Salvaguardare le aree in cui cresce il raro e antichissimo esemplare di felce “Woodwardia Radicans”. È questo lo scopo del protocollo d’intesa firmato nei giorni scorsi dal Comune di Ricadi e dal locale circolo di Legambiente. Ma non solo. Tra gli obiettivi, non solo proteggere la biodiversità della fiumara Ruffa - nella cui valle cresce la rara felce - , ma anche realizzare un ecomuseo per farla conoscere a residenti, scolaresche e turisti. Si tratta solo dell'ultima delle iniziative messe in campo dall'associazione ambientalista per la tutela di quello che definisce «uno degli esseri viventi più antichi del nostro pianeta».

Cos'è la Woodwardia radicans 

Con le sue fronde che possono raggiungere la lunghezza di tre metri, la Woodwardia radicans cresce in poche zone al mondo: Spagna meridionale, Corsica, Macedonia del Nord, Grecia, in alcune piccole aree in prossimità delle coste del Mar Nero e infine nel sud Italia – nello specifico in Calabria, Campania e Sicilia.
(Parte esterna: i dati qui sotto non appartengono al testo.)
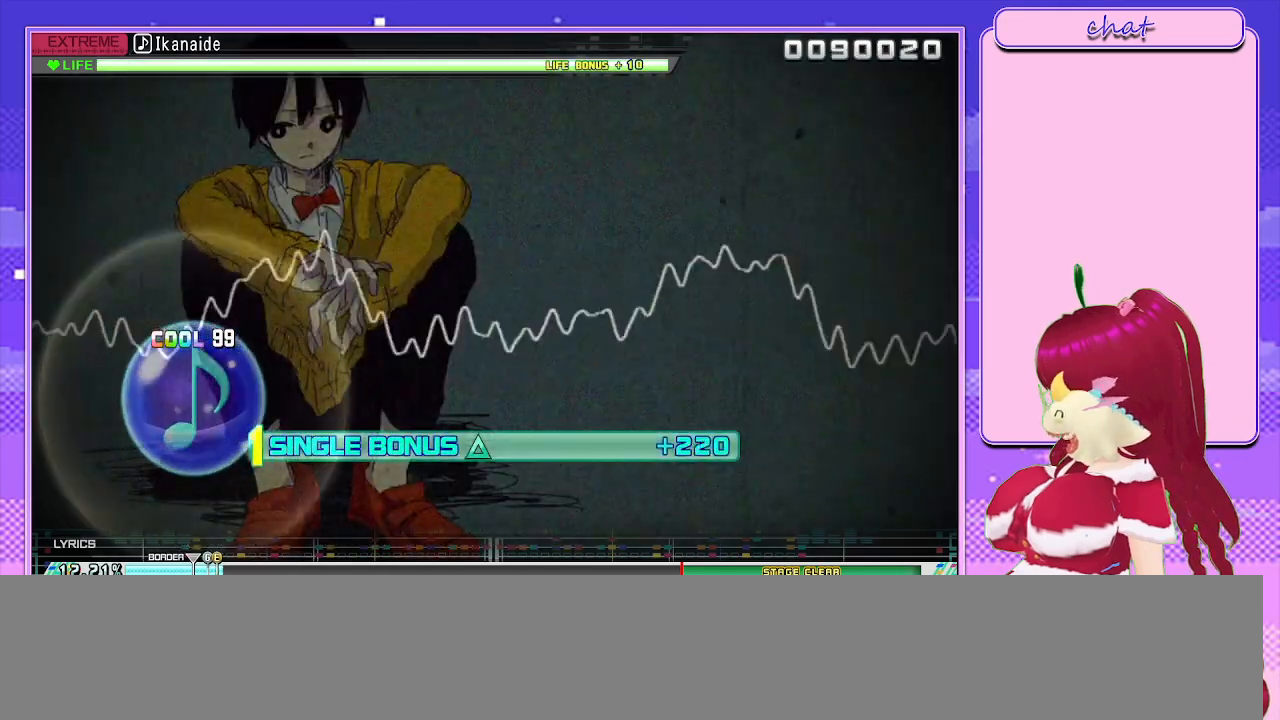
{"buttons": ["R2"], "left_stick": "center", "right_stick": "center", "events": [[100, "TRIANGLE", "up"], [133, "L2", "up"]]}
In Calabria è stata individuata in Aspromonte e a Polia, vicino al fiume Milo. Ma è nella valle Ruffa che la rara felce cresce più rigogliosa: più di 2200 gli esemplari censiti. Qui è sopravvissuta per milioni di anni grazie all’inaccessibilità dei luoghi e a un microclima particolarmente favorevole, caratterizzato da umidità elevata e temperature comprese tra i 10 e i 25 gradi abbinate a scarsa illuminazione diretta.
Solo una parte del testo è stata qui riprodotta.